#### Work instruction 1
In the essay on nursing homes, whose plan does the writer say contained nothing about end-of-life care?
#### Work instruction 2
List every smell the essay on nursing homes says hits a visitor on entering one.
***** Document section
What I didn't see, at least in Hillary's plan, was anything to do with "end-of-life" care, or whatever gentler phrase you can think of for nursing homes. By any name, nursing homes are the new flesh trade, the ultimate rag and bone shop where investors by and sell living meat and no one gets out alive.

They've always been bad. Have you seen the places? Have you smelled them? I've visited a bunch of the homes I'd end up in in New York. The stench hits you when you walk in, disinfectant, urine, sweat, misery and old cabbage soup.

There's no privacy and no private property that you can't fit in a pocket because you can't lock your door and stuff walks away. Keeping even a little CD player, or an ipod is almost impossible. The administration controls your eating and sleeping and shitting and bathing.

Add in the queer factor and hell itself looks appetizing by comparison. Imagine being stuck at the mercy of God-fearing, Christian nurses who already think dykes and fags should burn. That's my nightmare. No room to call my own. Even my body belongs to them. They manipulate it at when they can be bothered to.

Screw aging. We can talk about the perks of wisdom, but really, who looks forward to the mental slippage, the physical parts going one by one, the vulnerability? I do what I can to stay healthy, but there are limits. And there are limits to what our partners can do for us, if we're lucky enough to have them.
**********
***** Material provided
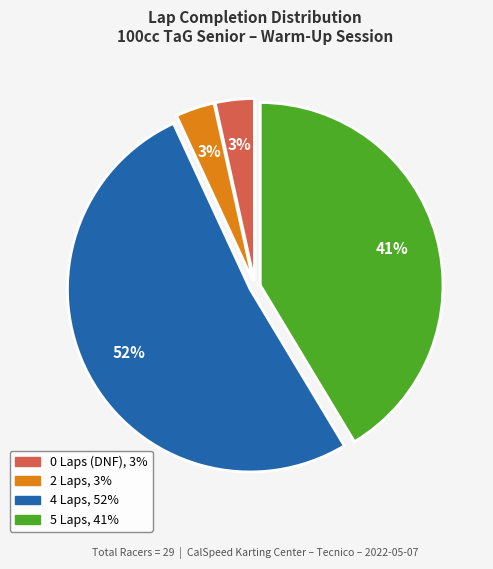

To the nearest percent, what is the average slice percentage?

25%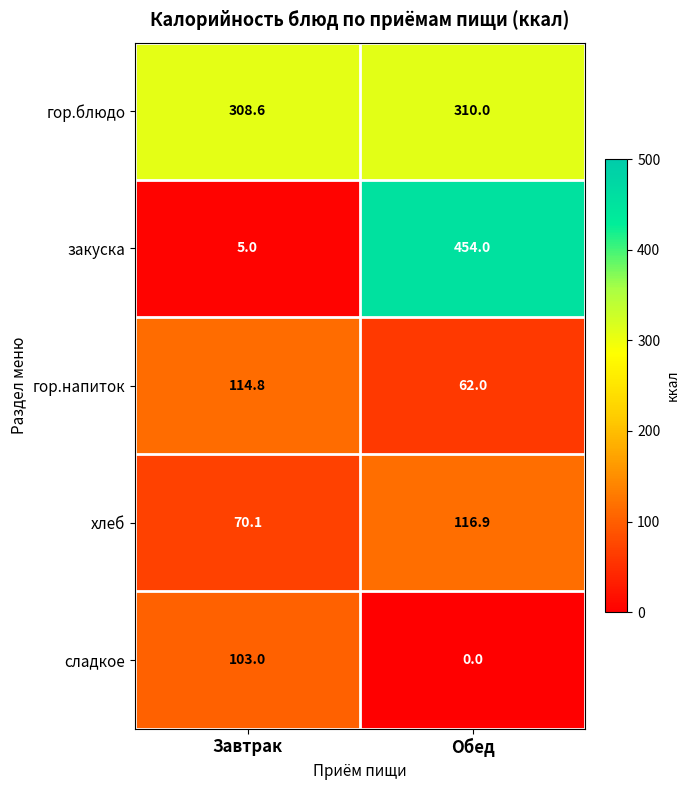

At which category is the sum across all series the highest?

Обед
**********
#### Your response 1
Hillary's plan.

#### Your response 2
Disinfectant, urine, sweat, misery, old cabbage soup